As all of us already know that especially in pharmaceutical field, the most important thing is not the lovely and happy looks of your QC team, or the money or time you gain; the robustness of your method and closeness of your results to the true values come first.

I think that if someone omits some validation experiments to make “shortcuts”, one day it is possible to see that the method be lack of required analytical quality especially for batch-to-batch assays, related substances or bioavailability studies.

I do not say to perform excessive or unnecessary experiments, but if there are some requirements to be met and some experiments to be done, we have to do them.

Otherwise, perform just a single set of std. addition at 100% (instead of 3 sets x3 different percentages) for accuracy, a set of 5 independent experiments (instead of 3 sets x 10 exp.) for precision, a single set of 3 points calibration (instead of 3 sets x 5 points) for linearity, etc., and go… Is it short enough to make happy all of us?

[miro2009]

Hello experts,
I'm having the same case of brbabu, I need to perform validation of an HPLC method for quantification of main analyte, we have 2 main sosage forms 7.5 and 15 ug/ml, in addition the methos will be used to quantify final bulks during the manufacturing process (the starting material from which dilution is made to 7.5 and 15 ug/ml), and this final bulk usually has variable concentrations, but usually in the range of 60-70 ug/ml.
Can anyone suggest any protocol fot this? So far I know the following, our working standard has a conc of 100 ug/ml, so I'll make acal. curve with the highest level possible to obtain a linear curve, to cover the 60-70 range (linearity done)
For the range and accuracy, can anyone tell me what's the difference between them? Shouldn't the range cover also accuracy? I usually perform 3 replicates in the 50%, 100% and 150% of target. In this case, is there a suggestion to cover the 2 dosage forms and the final bulk in minimized steps? For eg. 3 replicates of the following:
1)50% of the 7.5ug/ml dose,
2) 150% of the 15 ug/ml dose
3)100% of 7.5ug/ml, 100% of 15ug/ml, and 100% of 70 ug/ml

Would this be enough to cover range and accuracy?

Thank you in advance!

[AA]

Myself, I would be validating all 3 dosage forms. Why, because the risk of failing an audit and getting slapped with a warning letter or, even worse, having to recall product because of some issue with a dosage form I didnt validate for, far outweighs the effort of validating all 3 dosage forms. It comes down to the risk you (or your company) are willing to take.

[pliva]

Myself, I would be validating all 3 dosage forms. Why, because the risk of failing an audit and getting slapped with a warning letter or, even worse, having to recall product because of some issue with a dosage form I didnt validate for, far outweighs the effort of validating all 3 dosage forms.

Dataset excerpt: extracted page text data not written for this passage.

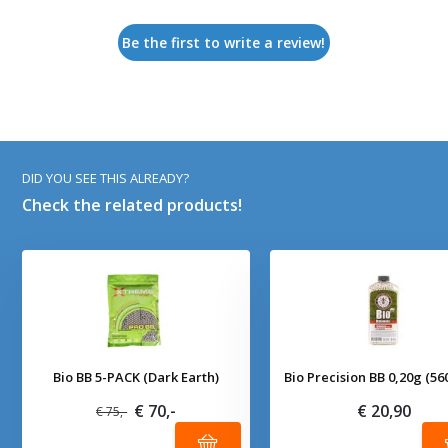
Be the first to write a review!
DID YOU SEE THIS ALREADY?
Check the related products!
Bio BB 5-PACK (Dark Earth)
Bio Precision BB 0,20g (56
€ 70,-
€ 20,90
€ 75,-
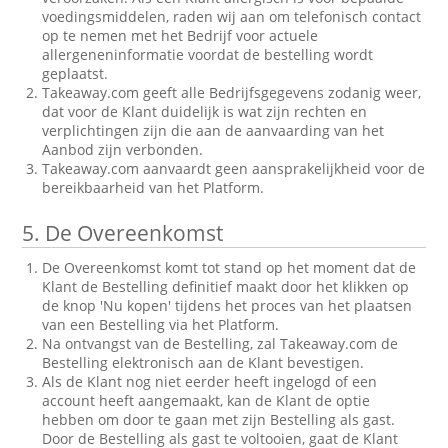
voedingsmiddelen, raden wij aan om telefonisch contact
op te nemen met het Bedrijf voor actuele
allergeneninformatie voordat de bestelling wordt
geplaatst.
Takeaway.com geeft alle Bedrijfsgegevens zodanig weer,
dat voor de Klant duidelijk is wat zijn rechten en
verplichtingen zijn die aan de aanvaarding van het
Aanbod zijn verbonden.
Takeaway.com aanvaardt geen aansprakelijkheid voor de
bereikbaarheid van het Platform.
5.
De Overeenkomst
De Overeenkomst komt tot stand op het moment dat de
Klant de Bestelling definitief maakt door het klikken op
de knop 'Nu kopen' tijdens het proces van het plaatsen
van een Bestelling via het Platform.
Na ontvangst van de Bestelling, zal Takeaway.com de
Bestelling elektronisch aan de Klant bevestigen.
Als de Klant nog niet eerder heeft ingelogd of een
account heeft aangemaakt, kan de Klant de optie
hebben om door te gaan met zijn Bestelling als gast.
Door de Bestelling als gast te voltooien, gaat de Klant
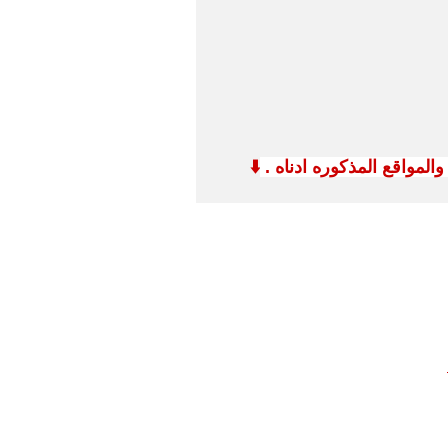
لمواقع المذكوره ادناه .
⬇️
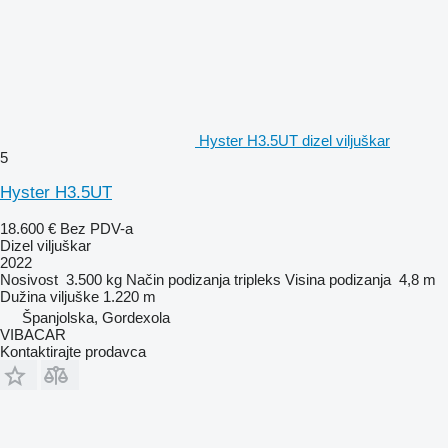
Hyster H3.5UT dizel viljuškar
5
Hyster H3.5UT
18.600 €
Bez PDV-a
Dizel viljuškar
2022
Nosivost
3.500 kg
Način podizanja
tripleks
Visina podizanja
4,8 m
Dužina viljuške
1.220 m
Španjolska, Gordexola
VIBACAR
Kontaktirajte prodavca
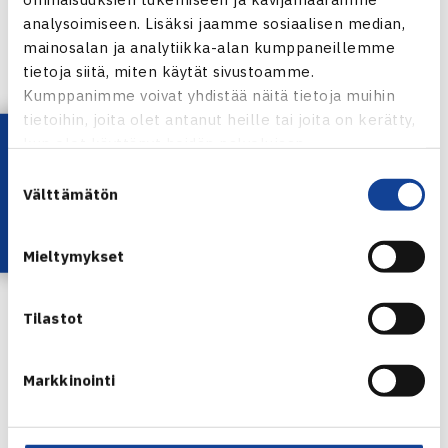
analysoimiseen. Lisäksi jaamme sosiaalisen median,
Klo 11 Piia Suomalainen – Dinah Prizenmaier
mainosalan ja analytiikka-alan kumppaneillemme
Klo 13 Pierre-Hugues Herbert/Nicolas Renavand –
tietoja siitä, miten käytät sivustoamme.
Jonathan Dasnieres de Veigy/David Guez
Kumppanimme voivat yhdistää näitä tietoja muihin
Klo 14.30 Eric Prodon – Augustin Gensse
tietoihin, joita olet antanut heille tai joita on kerätty,
Lataa OmaTennis!
kun olet käyttänyt heidän palvelujaan.
Aamulehti Tampere Open
Suostumuksen
Henri Kontisen verkkosivut
Välttämätön
valinta
Mieltymykset
Tilastot
Jaa:
Markkinointi
← Edellinen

It comes down to the risk you (or your company) are willing to take.

If the excipients and process of manufacturing are the same, you can do it for the lowest value. I dont know about other regulatory, MHRA accepted my project in 2009. All the best. After all , it is all about taching chance:) and how much your boss want to negotiate to take the risk.

[miro2009]

I also agree that all concentrations should be validated and not only focus on 1 dosage, this is why I suggested to take a point 50 or 70% lower than the smaller dose, and a point 130 or 150% of the higher dose, in addition to 100% of each dose, shouldn't this cover all the range of interest? So in total, I would do 3 replicates of 4 different controls. As for the final bulk, this is an inhouse requirement in the lab so is not of major concern now.

Another seperate question about validation protocols generally:
What is the difference between range and accuracy in terms of actual procedure to be done for these 2 items? Generally, for the range, we perform 3 replicates of 50%, 100% and 150% of target and calculate % recovery. What additional should be done foe the accuracy item??

[mac]

To reply to the OP, I personally would validate each dosage form separately, three separate validated methods. It's better in the long run as it eliminates any doubt about your methods. If the sample matrix of the three dosage forms is the same, this shouldn't be that much hassle technically, just a bit of extra testing. Your documentation should also be very similar. Best of luck!